(Beginning of SOURCE DATA)

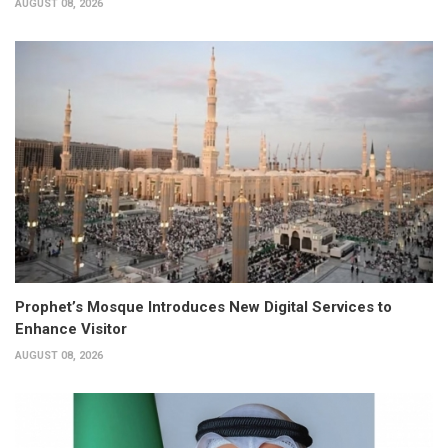
AUGUST 08, 2026
Prophet’s Mosque Introduces New Digital Services to
Enhance Visitor
AUGUST 08, 2026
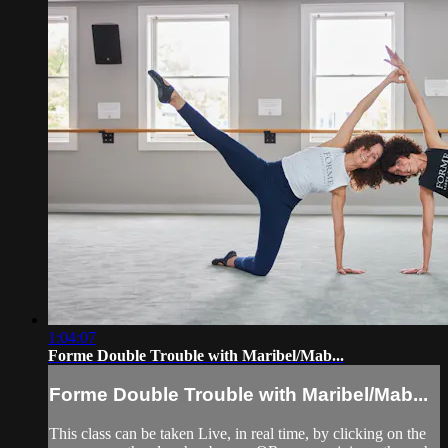
1:04:07
Forme Double Trouble with Maribel/Mab...
Forme Double Trouble with Maribel/Mab...
This class can be taken Live, in real time, by clicking on the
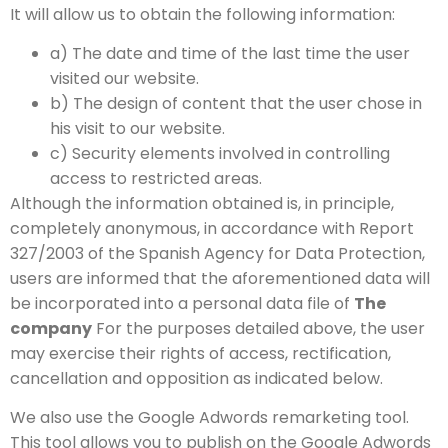
It will allow us to obtain the following information:
a) The date and time of the last time the user
visited our website.
b) The design of content that the user chose in
his visit to our website.
c) Security elements involved in controlling
access to restricted areas.
Although the information obtained is, in principle,
completely anonymous, in accordance with Report
327/2003 of the Spanish Agency for Data Protection,
users are informed that the aforementioned data will
be incorporated into a personal data file of
The
company
For the purposes detailed above, the user
may exercise their rights of access, rectification,
cancellation and opposition as indicated below.
We also use the Google Adwords remarketing tool.
This tool allows you to publish on the Google Adwords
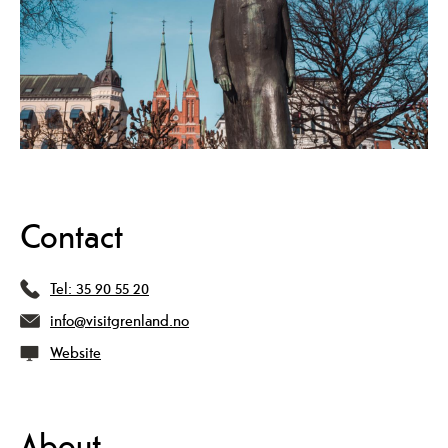
Contact
Tel:
35 90 55 20
info@visitgrenland.no
Website
About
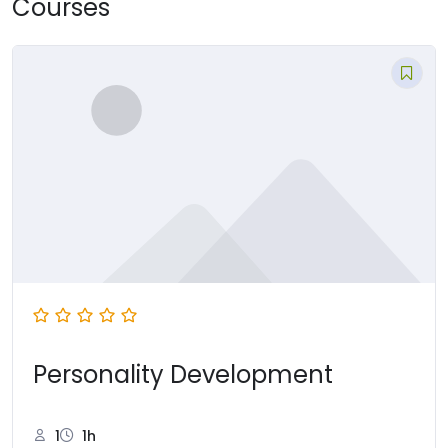
Courses
Personality Development
1
1h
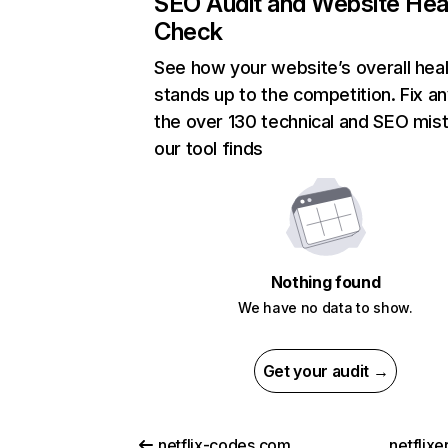
SEO Audit and Website Hea
Check
See how your website’s overall heal
stands up to the competition. Fix an
the over 130 technical and SEO mis
our tool finds
Nothing found
We have no data to show.
Get your audit →
netflix-codes.com
netflix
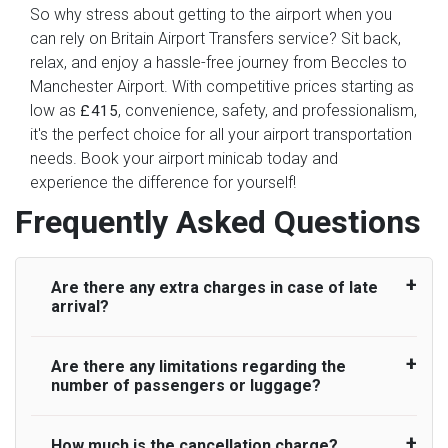
So why stress about getting to the airport when you
can rely on Britain Airport Transfers service? Sit back,
relax, and enjoy a hassle-free journey from Beccles to
Manchester Airport. With competitive prices starting as
low as
, convenience, safety, and professionalism,
£415
it's the perfect choice for all your airport transportation
needs. Book your airport minicab today and
experience the difference for yourself!
Frequently Asked Questions
Are there any extra charges in case of late
arrival?
Are there any limitations regarding the
On journeys collecting from an airport, as
number of passengers or luggage?
standard, UK Airport Taxi allows all passengers
45 minutes maximum from the time the flight
actually lands to meet with their driver. After this,
How much is the cancellation charge?
A wide range of vehicles can be booked. You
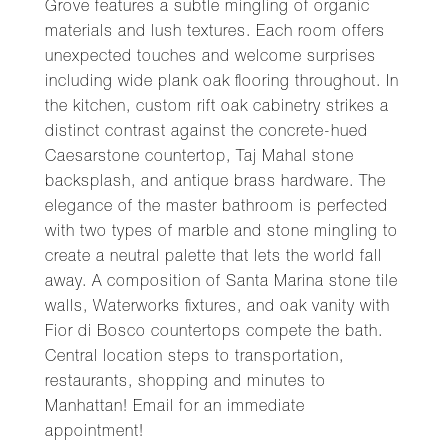
Grove features a subtle mingling of organic
materials and lush textures. Each room offers
unexpected touches and welcome surprises
including wide plank oak flooring throughout. In
the kitchen, custom rift oak cabinetry strikes a
distinct contrast against the concrete-hued
Caesarstone countertop, Taj Mahal stone
backsplash, and antique brass hardware. The
elegance of the master bathroom is perfected
with two types of marble and stone mingling to
create a neutral palette that lets the world fall
away. A composition of Santa Marina stone tile
walls, Waterworks fixtures, and oak vanity with
Fior di Bosco countertops compete the bath.
Central location steps to transportation,
restaurants, shopping and minutes to
Manhattan! Email for an immediate
appointment!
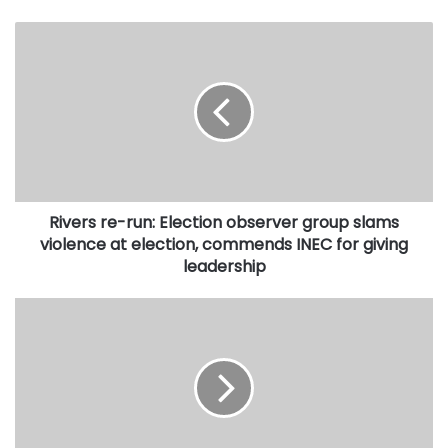
Rivers
re-
run:
Election
observer
group
slams
violence
at
Rivers re-run: Election observer group slams
election,
commends
violence at election, commends INEC for giving
INEC
leadership
for
giving
Muslim
leadership
media
practitioners
hold
lecture
on
good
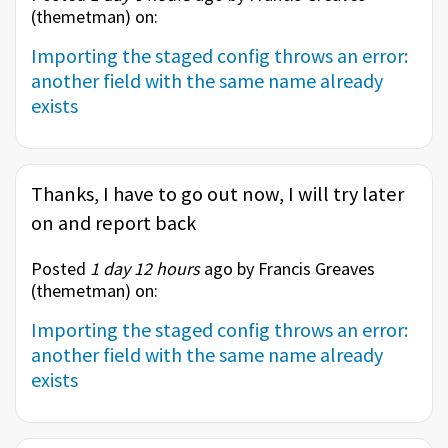
(
themetman
) on:
Importing the staged config throws an error:
another field with the same name already
exists
Thanks, I have to go out now, I will try later
on and report back
Posted
1 day 12 hours
ago by Francis Greaves
(
themetman
) on:
Importing the staged config throws an error:
another field with the same name already
exists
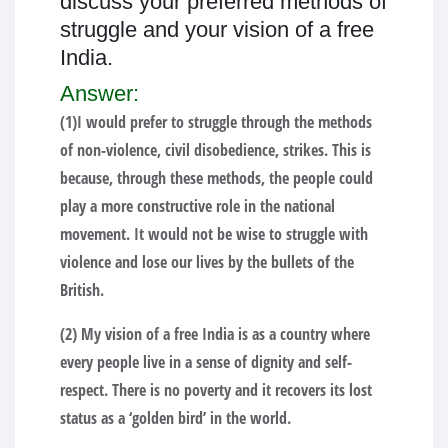
discuss your preferred methods of
struggle and your vision of a free
India.
Answer:
(1)I would prefer to struggle through the methods
of non-violence, civil disobedience, strikes. This is
because, through these methods, the people could
play a more constructive role in the national
movement. It would not be wise to struggle with
violence and lose our lives by the bullets of the
British.
(2) My vision of a free India is as a country where
every people live in a sense of dignity and self-
respect. There is no poverty and it recovers its lost
status as a ‘golden bird’ in the world.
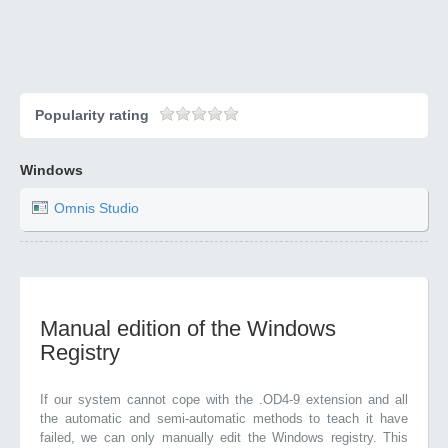
Popularity rating
Windows
Omnis Studio
Manual edition of the Windows
Registry
If our system cannot cope with the .OD4-9 extension and all
the automatic and semi-automatic methods to teach it have
failed, we can only manually edit the Windows registry. This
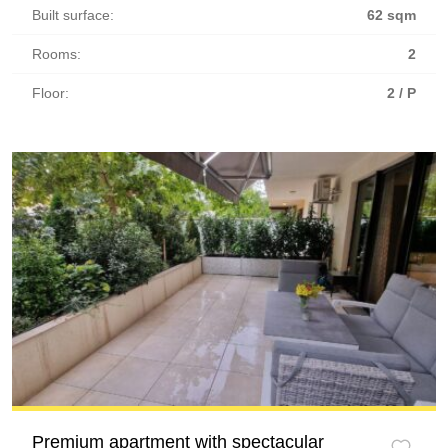
Built surface:
62 sqm
Rooms:
2
Floor:
2 / P
Premium apartment with spectacular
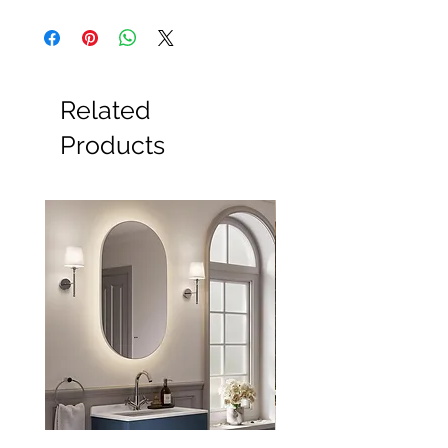
All Products
Basin
Bathroom Accessories
Baths
Bathroom Safety Collection
Related
Furniture
Heating
Products
Mirrors
Showers
Taps
Toilets
Sale
Shipping & Returns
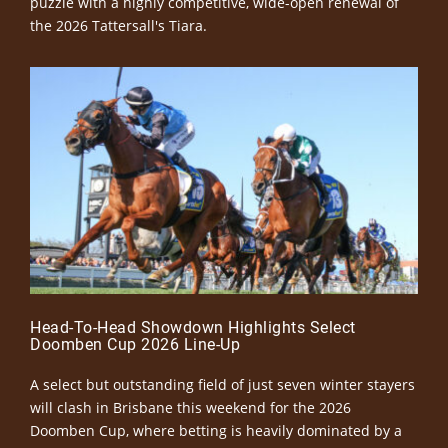
puzzle with a highly competitive, wide-open renewal of
the 2026 Tattersall's Tiara.
Head-To-Head Showdown Highlights Select
Doomben Cup 2026 Line-Up
A select but outstanding field of just seven winter stayers
will clash in Brisbane this weekend for the 2026
Doomben Cup, where betting is heavily dominated by a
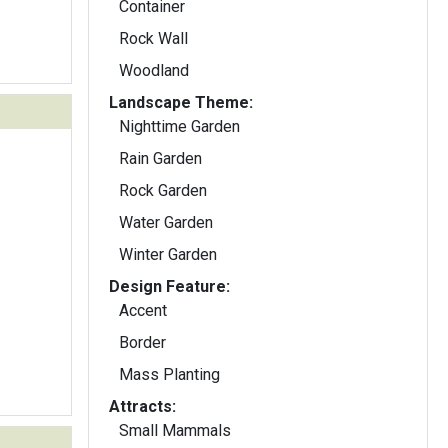
Container
Rock Wall
Woodland
Landscape Theme:
Nighttime Garden
Rain Garden
Rock Garden
Water Garden
Winter Garden
Design Feature:
Accent
Border
Mass Planting
Attracts:
Small Mammals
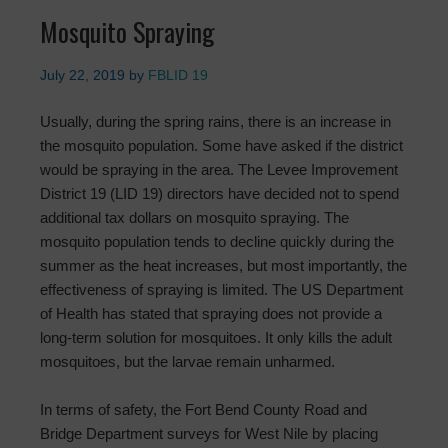
Mosquito Spraying
July 22, 2019
by
FBLID 19
Usually, during the spring rains, there is an increase in
the mosquito population. Some have asked if the district
would be spraying in the area. The Levee Improvement
District 19 (LID 19) directors have decided not to spend
additional tax dollars on mosquito spraying. The
mosquito population tends to decline quickly during the
summer as the heat increases, but most importantly, the
effectiveness of spraying is limited. The US Department
of Health has stated that spraying does not provide a
long-term solution for mosquitoes. It only kills the adult
mosquitoes, but the larvae remain unharmed.
In terms of safety, the Fort Bend County Road and
Bridge Department surveys for West Nile by placing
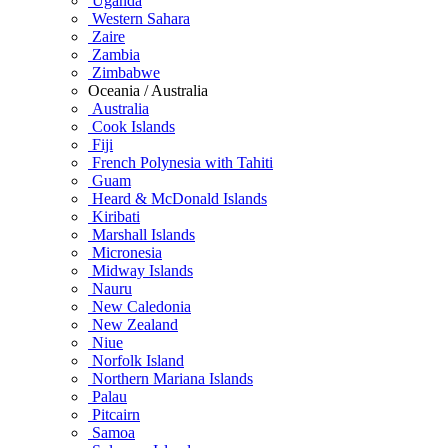
Uganda
Western Sahara
Zaire
Zambia
Zimbabwe
Oceania / Australia
Australia
Cook Islands
Fiji
French Polynesia with Tahiti
Guam
Heard & McDonald Islands
Kiribati
Marshall Islands
Micronesia
Midway Islands
Nauru
New Caledonia
New Zealand
Niue
Norfolk Island
Northern Mariana Islands
Palau
Pitcairn
Samoa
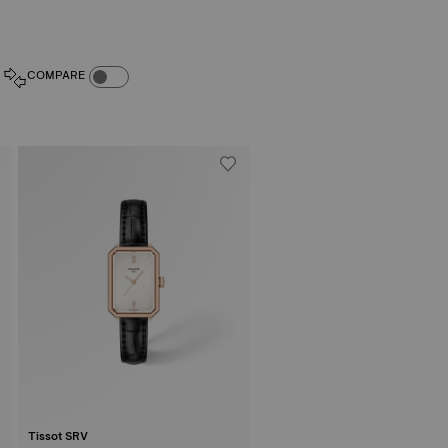
COMPARE PRODUCTS TOGGLE
COMPARE
Tissot SRV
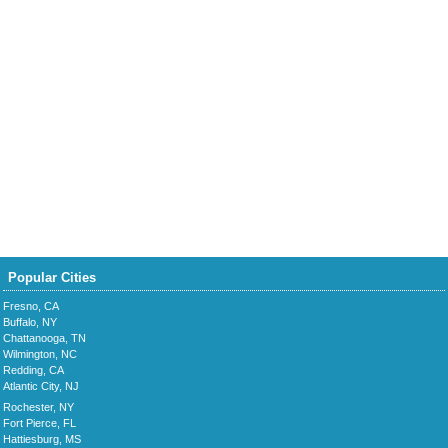
Popular Cities
Fresno, CA
Buffalo, NY
Chattanooga, TN
Wilmington, NC
Redding, CA
Atlantic City, NJ
Rochester, NY
Fort Pierce, FL
Hattiesburg, MS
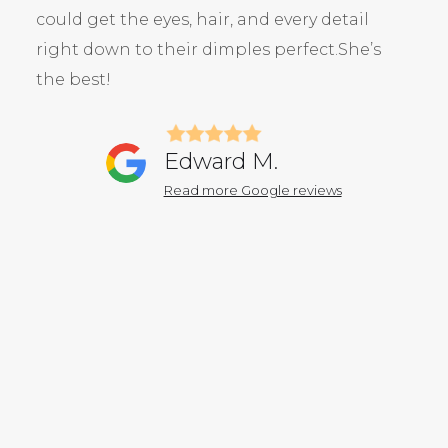
could get the eyes, hair, and every detail
right down to their dimples perfect.She’s
the best!
Edward M.
Read more Google reviews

(End of SOURCE DATA)

From the records above, return exactly the lines running from the one that contains "including wide plank" down to the one that contains "If our system", both included, without any pictures.

### RESPONSE TO THE TASK
including wide plank oak flooring throughout. In
the kitchen, custom rift oak cabinetry strikes a
distinct contrast against the concrete-hued
Caesarstone countertop, Taj Mahal stone
backsplash, and antique brass hardware. The
elegance of the master bathroom is perfected
with two types of marble and stone mingling to
create a neutral palette that lets the world fall
away. A composition of Santa Marina stone tile
walls, Waterworks fixtures, and oak vanity with
Fior di Bosco countertops compete the bath.
Central location steps to transportation,
restaurants, shopping and minutes to
Manhattan! Email for an immediate
appointment!
Rivers
re-
run:
Election
observer
group
slams
violence
at
Rivers re-run: Election observer group slams
election,
commends
violence at election, commends INEC for giving
INEC
leadership
for
giving
Muslim
leadership
media
practitioners
hold
lecture
on
good
(
themetman
) on:
Importing the staged config throws an error:
another field with the same name already
exists
Thanks, I have to go out now, I will try later
on and report back
Posted
1 day 12 hours
ago by Francis Greaves
(
themetman
) on:
Importing the staged config throws an error:
another field with the same name already
exists
discuss your preferred methods of
struggle and your vision of a free
India.
Answer:
(1)I would prefer to struggle through the methods
of non-violence, civil disobedience, strikes. This is
because, through these methods, the people could
play a more constructive role in the national
movement. It would not be wise to struggle with
violence and lose our lives by the bullets of the
British.
(2) My vision of a free India is as a country where
every people live in a sense of dignity and self-
respect. There is no poverty and it recovers its lost
status as a ‘golden bird’ in the world.
Popularity rating
Windows
Omnis Studio
Manual edition of the Windows
Registry
If our system cannot cope with the .OD4-9 extension and all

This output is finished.